**Task**:
Without including any picture, repeat the records below exactly.

**Data provided**:
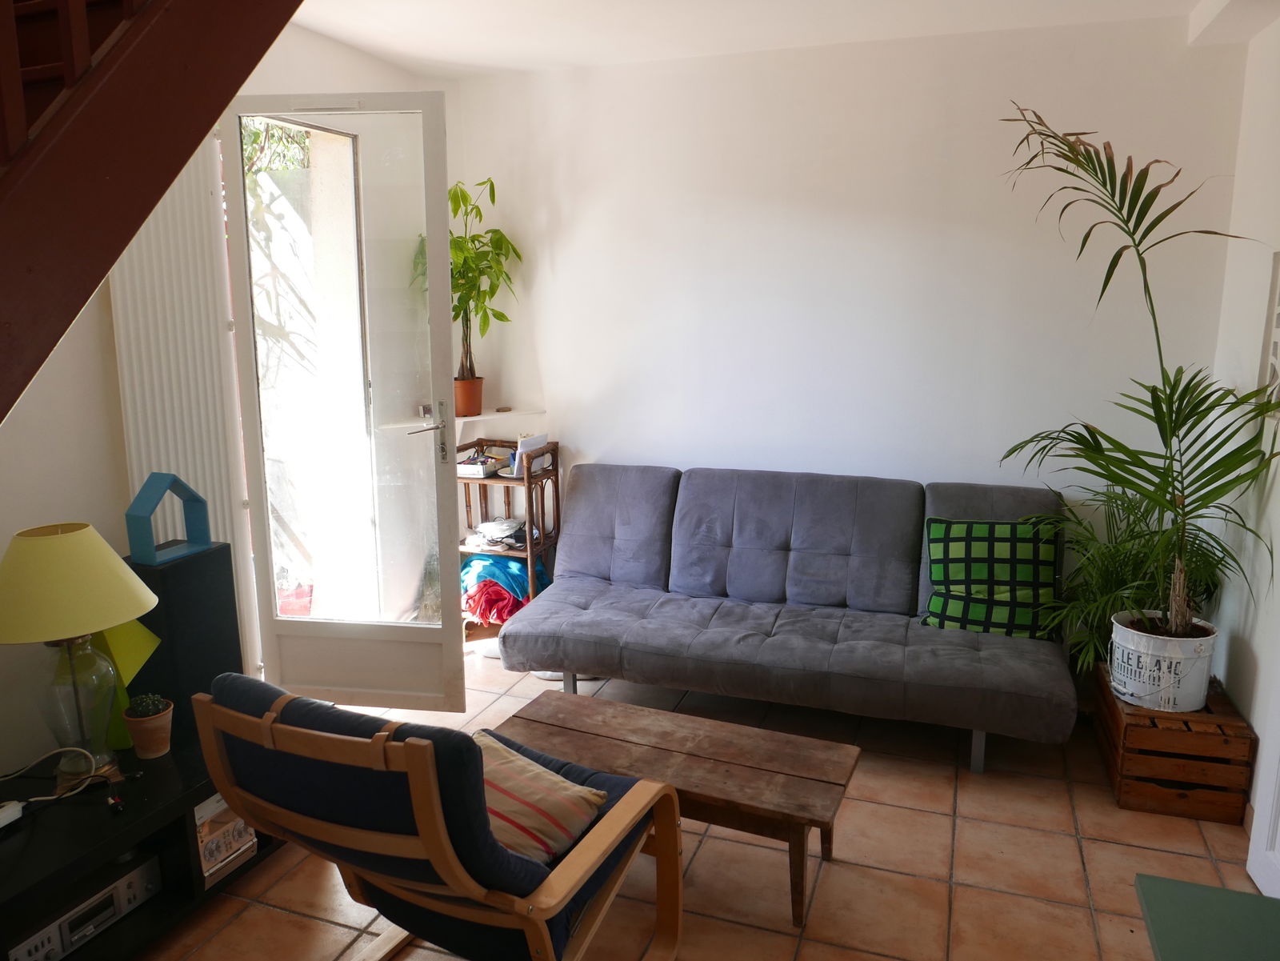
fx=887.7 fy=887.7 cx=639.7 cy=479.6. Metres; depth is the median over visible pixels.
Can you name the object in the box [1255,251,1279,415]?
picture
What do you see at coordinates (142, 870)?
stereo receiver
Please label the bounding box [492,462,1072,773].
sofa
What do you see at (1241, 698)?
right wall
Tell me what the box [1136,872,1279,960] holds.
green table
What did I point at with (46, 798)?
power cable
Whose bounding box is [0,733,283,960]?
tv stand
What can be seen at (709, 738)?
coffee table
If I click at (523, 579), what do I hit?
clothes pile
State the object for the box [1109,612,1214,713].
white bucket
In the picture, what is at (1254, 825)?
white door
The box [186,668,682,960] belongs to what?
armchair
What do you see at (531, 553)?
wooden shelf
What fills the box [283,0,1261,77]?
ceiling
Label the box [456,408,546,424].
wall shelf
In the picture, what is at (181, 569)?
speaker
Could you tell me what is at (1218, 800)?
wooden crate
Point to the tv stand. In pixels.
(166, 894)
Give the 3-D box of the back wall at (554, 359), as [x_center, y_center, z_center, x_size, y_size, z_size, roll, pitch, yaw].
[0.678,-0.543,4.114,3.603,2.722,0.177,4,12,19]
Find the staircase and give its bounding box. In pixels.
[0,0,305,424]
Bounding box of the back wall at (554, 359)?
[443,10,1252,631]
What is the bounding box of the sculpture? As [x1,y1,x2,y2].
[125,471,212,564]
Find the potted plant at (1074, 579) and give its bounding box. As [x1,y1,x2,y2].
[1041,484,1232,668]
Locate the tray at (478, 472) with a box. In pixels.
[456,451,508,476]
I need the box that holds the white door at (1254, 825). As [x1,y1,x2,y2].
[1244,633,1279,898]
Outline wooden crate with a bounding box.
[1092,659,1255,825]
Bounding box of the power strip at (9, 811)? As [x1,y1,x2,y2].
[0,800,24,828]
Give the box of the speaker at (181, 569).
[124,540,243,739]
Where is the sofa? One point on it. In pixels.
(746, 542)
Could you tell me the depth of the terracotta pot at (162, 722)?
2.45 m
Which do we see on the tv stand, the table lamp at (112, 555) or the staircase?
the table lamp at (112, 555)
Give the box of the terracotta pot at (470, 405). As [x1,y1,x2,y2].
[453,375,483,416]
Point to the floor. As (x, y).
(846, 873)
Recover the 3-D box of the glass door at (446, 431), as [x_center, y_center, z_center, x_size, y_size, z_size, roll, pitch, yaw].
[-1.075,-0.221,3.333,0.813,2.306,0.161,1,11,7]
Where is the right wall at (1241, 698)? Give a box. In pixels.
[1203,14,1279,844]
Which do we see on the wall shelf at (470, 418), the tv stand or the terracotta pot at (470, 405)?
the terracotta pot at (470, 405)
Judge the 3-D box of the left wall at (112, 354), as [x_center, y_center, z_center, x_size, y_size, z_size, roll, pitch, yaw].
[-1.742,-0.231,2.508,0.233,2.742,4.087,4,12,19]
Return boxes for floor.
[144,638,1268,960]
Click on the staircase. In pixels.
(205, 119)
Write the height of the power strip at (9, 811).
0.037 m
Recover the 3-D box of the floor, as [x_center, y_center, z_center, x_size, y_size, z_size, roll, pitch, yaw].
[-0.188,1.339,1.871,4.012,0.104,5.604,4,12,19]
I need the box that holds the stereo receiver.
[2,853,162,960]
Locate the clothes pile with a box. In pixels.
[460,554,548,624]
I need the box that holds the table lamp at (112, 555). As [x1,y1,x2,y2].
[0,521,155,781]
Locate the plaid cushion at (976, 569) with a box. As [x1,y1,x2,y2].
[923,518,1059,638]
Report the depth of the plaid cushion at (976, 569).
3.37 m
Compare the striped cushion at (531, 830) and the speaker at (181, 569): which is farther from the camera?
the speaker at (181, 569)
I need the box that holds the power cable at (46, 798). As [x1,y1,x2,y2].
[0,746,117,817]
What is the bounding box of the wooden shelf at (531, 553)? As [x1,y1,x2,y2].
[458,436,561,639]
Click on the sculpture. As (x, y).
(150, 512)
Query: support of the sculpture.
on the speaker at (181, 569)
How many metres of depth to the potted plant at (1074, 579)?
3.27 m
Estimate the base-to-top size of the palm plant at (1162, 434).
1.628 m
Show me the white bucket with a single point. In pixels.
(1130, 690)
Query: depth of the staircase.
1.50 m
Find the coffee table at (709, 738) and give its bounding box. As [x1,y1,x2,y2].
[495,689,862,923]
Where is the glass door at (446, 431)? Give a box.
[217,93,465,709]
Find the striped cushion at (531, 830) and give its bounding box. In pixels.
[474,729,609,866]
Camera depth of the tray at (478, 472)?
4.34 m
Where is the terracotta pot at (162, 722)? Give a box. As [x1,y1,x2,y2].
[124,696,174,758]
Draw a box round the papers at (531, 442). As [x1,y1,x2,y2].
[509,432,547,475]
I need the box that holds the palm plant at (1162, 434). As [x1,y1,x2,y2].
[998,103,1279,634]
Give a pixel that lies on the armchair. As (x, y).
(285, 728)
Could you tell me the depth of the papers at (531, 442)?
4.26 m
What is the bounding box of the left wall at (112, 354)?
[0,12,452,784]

**Your response**:
fx=887.7 fy=887.7 cx=639.7 cy=479.6. Metres; depth is the median over visible pixels.
Can you name the object in the box [1255,251,1279,415]?
picture
What do you see at coordinates (142, 870)?
stereo receiver
Please label the bounding box [492,462,1072,773].
sofa
What do you see at (1241, 698)?
right wall
Tell me what the box [1136,872,1279,960] holds.
green table
What did I point at with (46, 798)?
power cable
Whose bounding box is [0,733,283,960]?
tv stand
What can be seen at (709, 738)?
coffee table
If I click at (523, 579), what do I hit?
clothes pile
State the object for the box [1109,612,1214,713].
white bucket
In the picture, what is at (1254, 825)?
white door
The box [186,668,682,960] belongs to what?
armchair
What do you see at (531, 553)?
wooden shelf
What fills the box [283,0,1261,77]?
ceiling
Label the box [456,408,546,424].
wall shelf
In the picture, what is at (181, 569)?
speaker
Could you tell me what is at (1218, 800)?
wooden crate
Point to the tv stand. In pixels.
(166, 894)
Give the 3-D box of the back wall at (554, 359), as [x_center, y_center, z_center, x_size, y_size, z_size, roll, pitch, yaw].
[0.678,-0.543,4.114,3.603,2.722,0.177,4,12,19]
Find the staircase and give its bounding box. In pixels.
[0,0,305,424]
Bounding box of the back wall at (554, 359)?
[443,10,1252,631]
What is the bounding box of the sculpture? As [x1,y1,x2,y2].
[125,471,212,564]
Find the potted plant at (1074, 579) and give its bounding box. As [x1,y1,x2,y2].
[1041,484,1232,668]
Locate the tray at (478, 472) with a box. In pixels.
[456,451,508,476]
I need the box that holds the white door at (1254, 825). As [x1,y1,x2,y2].
[1244,633,1279,898]
Outline wooden crate with a bounding box.
[1092,659,1255,825]
Bounding box of the power strip at (9, 811)? As [x1,y1,x2,y2].
[0,800,24,828]
Give the box of the speaker at (181, 569).
[124,540,243,739]
Where is the sofa? One point on it. In pixels.
(746, 542)
Could you tell me the depth of the terracotta pot at (162, 722)?
2.45 m
Which do we see on the tv stand, the table lamp at (112, 555) or the staircase?
the table lamp at (112, 555)
Give the box of the terracotta pot at (470, 405). As [x1,y1,x2,y2].
[453,375,483,416]
Point to the floor. As (x, y).
(846, 873)
Recover the 3-D box of the glass door at (446, 431), as [x_center, y_center, z_center, x_size, y_size, z_size, roll, pitch, yaw].
[-1.075,-0.221,3.333,0.813,2.306,0.161,1,11,7]
Where is the right wall at (1241, 698)? Give a box. In pixels.
[1203,14,1279,844]
Which do we see on the wall shelf at (470, 418), the tv stand or the terracotta pot at (470, 405)?
the terracotta pot at (470, 405)
Judge the 3-D box of the left wall at (112, 354), as [x_center, y_center, z_center, x_size, y_size, z_size, roll, pitch, yaw].
[-1.742,-0.231,2.508,0.233,2.742,4.087,4,12,19]
Return boxes for floor.
[144,638,1268,960]
Click on the staircase. In pixels.
(205, 119)
Write the height of the power strip at (9, 811).
0.037 m
Recover the 3-D box of the floor, as [x_center, y_center, z_center, x_size, y_size, z_size, roll, pitch, yaw].
[-0.188,1.339,1.871,4.012,0.104,5.604,4,12,19]
I need the box that holds the stereo receiver.
[2,853,162,960]
Locate the clothes pile with a box. In pixels.
[460,554,548,624]
I need the box that holds the table lamp at (112, 555). As [x1,y1,x2,y2].
[0,521,155,781]
Locate the plaid cushion at (976, 569) with a box. As [x1,y1,x2,y2].
[923,518,1059,638]
Report the depth of the plaid cushion at (976, 569).
3.37 m
Compare the striped cushion at (531, 830) and the speaker at (181, 569): which is farther from the camera?
the speaker at (181, 569)
I need the box that holds the power cable at (46, 798). As [x1,y1,x2,y2].
[0,746,117,817]
What is the bounding box of the wooden shelf at (531, 553)? As [x1,y1,x2,y2].
[458,436,561,639]
Click on the sculpture. As (x, y).
(150, 512)
Query: support of the sculpture.
on the speaker at (181, 569)
How many metres of depth to the potted plant at (1074, 579)?
3.27 m
Estimate the base-to-top size of the palm plant at (1162, 434).
1.628 m
Show me the white bucket with a single point. In pixels.
(1130, 690)
Query: depth of the staircase.
1.50 m
Find the coffee table at (709, 738) and give its bounding box. As [x1,y1,x2,y2].
[495,689,862,923]
Where is the glass door at (446, 431)? Give a box.
[217,93,465,709]
Find the striped cushion at (531, 830) and give its bounding box. In pixels.
[474,729,609,866]
Camera depth of the tray at (478, 472)?
4.34 m
Where is the terracotta pot at (162, 722)? Give a box. As [x1,y1,x2,y2].
[124,696,174,758]
Draw a box round the papers at (531, 442). As [x1,y1,x2,y2].
[509,432,547,475]
I need the box that holds the palm plant at (1162, 434). As [x1,y1,x2,y2].
[998,103,1279,634]
Give a pixel that lies on the armchair. As (x, y).
(285, 728)
Could you tell me the depth of the papers at (531, 442)?
4.26 m
What is the bounding box of the left wall at (112, 354)?
[0,12,452,784]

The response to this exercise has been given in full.